Sir John said the integration with BP Amoco was running well ahead of schedule.

"The transition process will be managed with the greatest care because we'll do nothing to jeopardise the commitments we've already made," he said of this latest deal.

BP Amoco said it would dispose of around $3 billion of assets following the takeover, most in the upstream sector.

The combination's 70 per cent domination of production in Alaska offers extensive cost cutting opportunities and Sir John predicted the enlarged company would save 80 cents a barrel in producing oil there. At the same time, Arco's US west coast refining and retail activities fill a gap in BP Amoco's portfolio. North Sea assets can also be consolidated and Arco brings with it a feast of Far East gas and oil exposure.

Sir John expects to extract $1 billion of annual cost savings by 2001 on top of the $500 million already targeted by Arco itself, adding to the $2.5 billion cost cuts the Amoco deal is set to deliver.

Around 2,000 jobs will go on top of the 10,000 that the BPAmoco merger cost. Some 9,000 jobs are to go in the Exxon-Mobil merger that followed the BP Amoco deal last year. Most of the industry cuts will be in the US, and BP Amoco-Arco and Exxon-Mobil will together still employ about 220,000 people worldwide.

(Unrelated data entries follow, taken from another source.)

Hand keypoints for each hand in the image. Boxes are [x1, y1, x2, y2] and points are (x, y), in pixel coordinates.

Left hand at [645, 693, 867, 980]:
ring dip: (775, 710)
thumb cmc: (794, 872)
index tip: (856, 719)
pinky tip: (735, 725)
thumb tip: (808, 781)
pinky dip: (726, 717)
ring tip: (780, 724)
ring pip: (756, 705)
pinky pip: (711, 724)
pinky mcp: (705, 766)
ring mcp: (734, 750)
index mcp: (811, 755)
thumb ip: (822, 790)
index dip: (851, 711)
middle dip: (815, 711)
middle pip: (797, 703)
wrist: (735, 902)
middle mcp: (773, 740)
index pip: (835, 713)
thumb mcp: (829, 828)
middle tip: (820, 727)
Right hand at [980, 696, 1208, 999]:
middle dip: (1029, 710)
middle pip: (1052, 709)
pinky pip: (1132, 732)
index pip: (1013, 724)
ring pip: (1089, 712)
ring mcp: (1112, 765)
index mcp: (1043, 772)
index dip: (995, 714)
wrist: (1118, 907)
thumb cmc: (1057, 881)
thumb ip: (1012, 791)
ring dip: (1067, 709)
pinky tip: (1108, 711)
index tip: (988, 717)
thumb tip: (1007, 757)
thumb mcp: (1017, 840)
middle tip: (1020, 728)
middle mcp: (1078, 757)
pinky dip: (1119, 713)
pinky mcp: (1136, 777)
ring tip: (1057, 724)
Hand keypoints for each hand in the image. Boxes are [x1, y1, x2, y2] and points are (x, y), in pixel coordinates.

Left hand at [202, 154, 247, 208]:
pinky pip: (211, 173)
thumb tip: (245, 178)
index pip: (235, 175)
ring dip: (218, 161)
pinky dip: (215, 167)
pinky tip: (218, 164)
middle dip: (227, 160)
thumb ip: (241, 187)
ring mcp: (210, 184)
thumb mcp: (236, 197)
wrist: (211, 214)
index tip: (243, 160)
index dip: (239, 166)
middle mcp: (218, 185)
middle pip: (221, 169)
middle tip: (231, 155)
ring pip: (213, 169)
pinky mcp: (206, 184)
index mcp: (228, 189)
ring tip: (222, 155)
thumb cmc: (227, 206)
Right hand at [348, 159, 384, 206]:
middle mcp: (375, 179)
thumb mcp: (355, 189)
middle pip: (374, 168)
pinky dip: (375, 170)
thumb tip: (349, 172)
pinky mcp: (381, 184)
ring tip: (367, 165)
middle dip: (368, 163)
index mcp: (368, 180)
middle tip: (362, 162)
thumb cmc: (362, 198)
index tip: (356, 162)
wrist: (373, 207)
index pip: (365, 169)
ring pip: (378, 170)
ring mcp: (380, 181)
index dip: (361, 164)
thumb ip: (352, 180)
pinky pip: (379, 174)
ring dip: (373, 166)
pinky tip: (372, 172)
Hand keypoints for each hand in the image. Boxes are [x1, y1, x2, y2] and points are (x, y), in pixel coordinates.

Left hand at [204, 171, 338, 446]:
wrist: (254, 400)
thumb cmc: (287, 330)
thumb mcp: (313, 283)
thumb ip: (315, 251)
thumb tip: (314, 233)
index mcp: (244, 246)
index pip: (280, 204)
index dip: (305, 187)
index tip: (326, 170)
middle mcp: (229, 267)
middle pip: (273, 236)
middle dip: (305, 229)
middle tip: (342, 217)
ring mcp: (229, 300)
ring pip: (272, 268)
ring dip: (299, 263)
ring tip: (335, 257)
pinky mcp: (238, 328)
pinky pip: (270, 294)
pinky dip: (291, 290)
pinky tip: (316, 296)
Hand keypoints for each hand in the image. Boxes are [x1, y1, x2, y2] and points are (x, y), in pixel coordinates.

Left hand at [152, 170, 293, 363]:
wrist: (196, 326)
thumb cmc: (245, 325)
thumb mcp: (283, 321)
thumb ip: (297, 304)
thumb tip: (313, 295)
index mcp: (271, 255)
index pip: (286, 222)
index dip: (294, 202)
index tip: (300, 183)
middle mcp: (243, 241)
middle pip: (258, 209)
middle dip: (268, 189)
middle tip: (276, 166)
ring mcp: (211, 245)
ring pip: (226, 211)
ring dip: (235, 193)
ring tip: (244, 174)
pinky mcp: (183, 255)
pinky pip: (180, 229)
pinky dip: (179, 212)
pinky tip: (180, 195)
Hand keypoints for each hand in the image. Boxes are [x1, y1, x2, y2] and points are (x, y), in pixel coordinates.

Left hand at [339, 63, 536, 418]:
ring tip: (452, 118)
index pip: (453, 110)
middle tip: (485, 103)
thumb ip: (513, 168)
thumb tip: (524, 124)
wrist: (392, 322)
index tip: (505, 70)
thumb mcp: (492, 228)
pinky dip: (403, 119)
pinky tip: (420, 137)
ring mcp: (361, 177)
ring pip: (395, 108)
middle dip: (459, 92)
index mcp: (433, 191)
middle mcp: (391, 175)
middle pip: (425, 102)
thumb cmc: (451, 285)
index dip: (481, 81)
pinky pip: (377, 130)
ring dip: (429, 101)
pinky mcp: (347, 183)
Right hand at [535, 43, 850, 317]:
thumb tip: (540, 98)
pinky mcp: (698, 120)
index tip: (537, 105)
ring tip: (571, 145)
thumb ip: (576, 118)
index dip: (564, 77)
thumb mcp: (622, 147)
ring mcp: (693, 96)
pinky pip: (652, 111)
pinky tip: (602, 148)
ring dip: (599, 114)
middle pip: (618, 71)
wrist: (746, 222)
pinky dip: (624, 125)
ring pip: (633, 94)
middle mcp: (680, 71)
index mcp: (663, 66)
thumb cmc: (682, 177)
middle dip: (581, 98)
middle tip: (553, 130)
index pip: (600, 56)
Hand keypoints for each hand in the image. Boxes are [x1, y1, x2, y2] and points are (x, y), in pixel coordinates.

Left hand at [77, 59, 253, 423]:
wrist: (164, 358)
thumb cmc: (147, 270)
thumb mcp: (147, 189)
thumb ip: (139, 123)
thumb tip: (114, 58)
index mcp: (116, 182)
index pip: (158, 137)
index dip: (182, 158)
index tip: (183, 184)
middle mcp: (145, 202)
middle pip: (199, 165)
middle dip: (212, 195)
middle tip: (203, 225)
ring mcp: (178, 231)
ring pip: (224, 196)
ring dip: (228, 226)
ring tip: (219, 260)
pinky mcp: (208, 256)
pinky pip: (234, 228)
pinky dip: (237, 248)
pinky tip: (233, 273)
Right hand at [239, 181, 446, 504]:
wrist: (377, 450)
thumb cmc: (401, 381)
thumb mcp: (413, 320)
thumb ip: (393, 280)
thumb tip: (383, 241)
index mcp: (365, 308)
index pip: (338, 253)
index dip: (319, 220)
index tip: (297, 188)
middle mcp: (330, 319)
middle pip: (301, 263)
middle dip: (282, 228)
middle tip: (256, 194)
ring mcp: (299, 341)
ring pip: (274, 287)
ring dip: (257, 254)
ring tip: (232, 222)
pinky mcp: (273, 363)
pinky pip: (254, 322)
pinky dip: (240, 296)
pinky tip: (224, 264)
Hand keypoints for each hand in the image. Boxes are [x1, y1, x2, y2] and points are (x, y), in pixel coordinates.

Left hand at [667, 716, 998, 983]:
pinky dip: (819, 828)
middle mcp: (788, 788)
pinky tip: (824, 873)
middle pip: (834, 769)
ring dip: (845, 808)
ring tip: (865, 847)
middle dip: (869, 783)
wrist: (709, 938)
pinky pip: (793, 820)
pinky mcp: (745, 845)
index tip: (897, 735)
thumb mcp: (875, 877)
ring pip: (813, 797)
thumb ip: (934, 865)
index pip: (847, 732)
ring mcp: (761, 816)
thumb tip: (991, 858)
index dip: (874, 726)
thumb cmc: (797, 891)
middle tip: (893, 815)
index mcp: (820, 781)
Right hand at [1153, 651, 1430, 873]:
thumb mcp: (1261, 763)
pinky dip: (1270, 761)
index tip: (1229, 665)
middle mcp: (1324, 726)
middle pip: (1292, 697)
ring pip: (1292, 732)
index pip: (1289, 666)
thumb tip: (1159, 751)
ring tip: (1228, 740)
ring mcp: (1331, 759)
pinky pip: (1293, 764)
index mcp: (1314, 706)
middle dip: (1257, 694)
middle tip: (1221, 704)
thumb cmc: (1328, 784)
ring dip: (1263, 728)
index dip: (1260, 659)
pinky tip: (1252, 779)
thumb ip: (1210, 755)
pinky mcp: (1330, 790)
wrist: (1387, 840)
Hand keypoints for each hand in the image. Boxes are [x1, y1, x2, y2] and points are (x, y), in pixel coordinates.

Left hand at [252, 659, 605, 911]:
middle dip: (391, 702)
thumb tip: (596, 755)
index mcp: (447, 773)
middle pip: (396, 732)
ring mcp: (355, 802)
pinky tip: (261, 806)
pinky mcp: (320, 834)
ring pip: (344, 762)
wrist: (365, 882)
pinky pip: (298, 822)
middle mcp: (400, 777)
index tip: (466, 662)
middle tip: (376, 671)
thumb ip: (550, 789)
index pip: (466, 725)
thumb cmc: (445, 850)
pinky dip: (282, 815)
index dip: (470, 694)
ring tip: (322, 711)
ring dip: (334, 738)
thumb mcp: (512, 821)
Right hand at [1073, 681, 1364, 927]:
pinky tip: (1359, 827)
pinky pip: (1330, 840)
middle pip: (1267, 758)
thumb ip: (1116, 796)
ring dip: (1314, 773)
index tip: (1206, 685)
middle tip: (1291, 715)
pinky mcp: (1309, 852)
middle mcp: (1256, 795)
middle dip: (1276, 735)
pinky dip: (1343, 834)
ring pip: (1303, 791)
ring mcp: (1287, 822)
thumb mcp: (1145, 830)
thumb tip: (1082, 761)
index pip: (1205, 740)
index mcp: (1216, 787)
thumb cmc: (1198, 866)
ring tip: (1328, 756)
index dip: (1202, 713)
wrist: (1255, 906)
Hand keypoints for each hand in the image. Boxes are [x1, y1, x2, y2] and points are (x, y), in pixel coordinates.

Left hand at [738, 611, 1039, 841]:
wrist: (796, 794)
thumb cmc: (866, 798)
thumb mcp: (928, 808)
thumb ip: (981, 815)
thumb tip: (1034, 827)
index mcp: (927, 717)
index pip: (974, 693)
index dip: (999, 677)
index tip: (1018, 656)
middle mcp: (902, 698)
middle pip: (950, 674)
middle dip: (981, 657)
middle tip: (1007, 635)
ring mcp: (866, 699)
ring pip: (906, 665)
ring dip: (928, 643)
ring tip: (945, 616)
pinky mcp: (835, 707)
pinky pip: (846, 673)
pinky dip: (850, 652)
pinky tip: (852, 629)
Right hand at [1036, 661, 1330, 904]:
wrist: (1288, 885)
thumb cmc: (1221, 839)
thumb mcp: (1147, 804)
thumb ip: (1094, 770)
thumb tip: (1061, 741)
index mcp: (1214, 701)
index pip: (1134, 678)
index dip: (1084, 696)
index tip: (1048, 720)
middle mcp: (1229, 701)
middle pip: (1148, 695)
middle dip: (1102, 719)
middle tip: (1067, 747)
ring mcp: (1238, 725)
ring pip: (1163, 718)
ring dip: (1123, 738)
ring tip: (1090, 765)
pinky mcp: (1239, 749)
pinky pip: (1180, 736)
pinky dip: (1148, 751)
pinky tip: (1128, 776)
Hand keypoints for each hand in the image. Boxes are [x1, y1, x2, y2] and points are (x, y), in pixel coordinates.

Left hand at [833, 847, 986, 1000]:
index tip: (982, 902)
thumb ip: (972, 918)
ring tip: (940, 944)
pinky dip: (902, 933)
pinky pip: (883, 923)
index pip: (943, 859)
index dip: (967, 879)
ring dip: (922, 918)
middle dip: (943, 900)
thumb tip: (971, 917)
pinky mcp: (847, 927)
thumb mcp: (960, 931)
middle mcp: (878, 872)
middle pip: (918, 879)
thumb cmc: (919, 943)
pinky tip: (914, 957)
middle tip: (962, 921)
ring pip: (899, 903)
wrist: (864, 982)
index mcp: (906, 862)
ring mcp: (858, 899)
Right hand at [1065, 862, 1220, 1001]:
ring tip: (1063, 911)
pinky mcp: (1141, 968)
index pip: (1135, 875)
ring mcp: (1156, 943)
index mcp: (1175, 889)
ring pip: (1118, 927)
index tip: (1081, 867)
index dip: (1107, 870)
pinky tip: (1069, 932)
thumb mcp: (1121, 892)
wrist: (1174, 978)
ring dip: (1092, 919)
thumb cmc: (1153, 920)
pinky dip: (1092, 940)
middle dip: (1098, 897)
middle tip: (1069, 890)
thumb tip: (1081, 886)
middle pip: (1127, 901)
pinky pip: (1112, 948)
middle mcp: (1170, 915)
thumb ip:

Analysts hailed the deal as a coup for Britain's biggest company and expressed confidence in Sir John's ability to extract the cost savings. That confidence has already raised the value of BP Amoco to more than $160 billion compared with a combined market value of $110 billion last August ahead of BP's Amoco buy.

The Amoco takeover announced last August, in the worst oil price environment for 22 years, sparked a string of industry deals as the sector sought cost savings. The Arco move is seen as the first of a second wave of bargain-hunting consolidations as the oil market recovers.

In the US, Texaco, the world number eight by value, is said to be stalking exploration and production group Burlington Resources. European companies ENI and Elf are linked to some of the British exploration and productions groups.

Meanwhile, analysts said the deal increased the pressure on Shell, now world number three by most industry measures, and seen as a poor performer in terms of return on capital.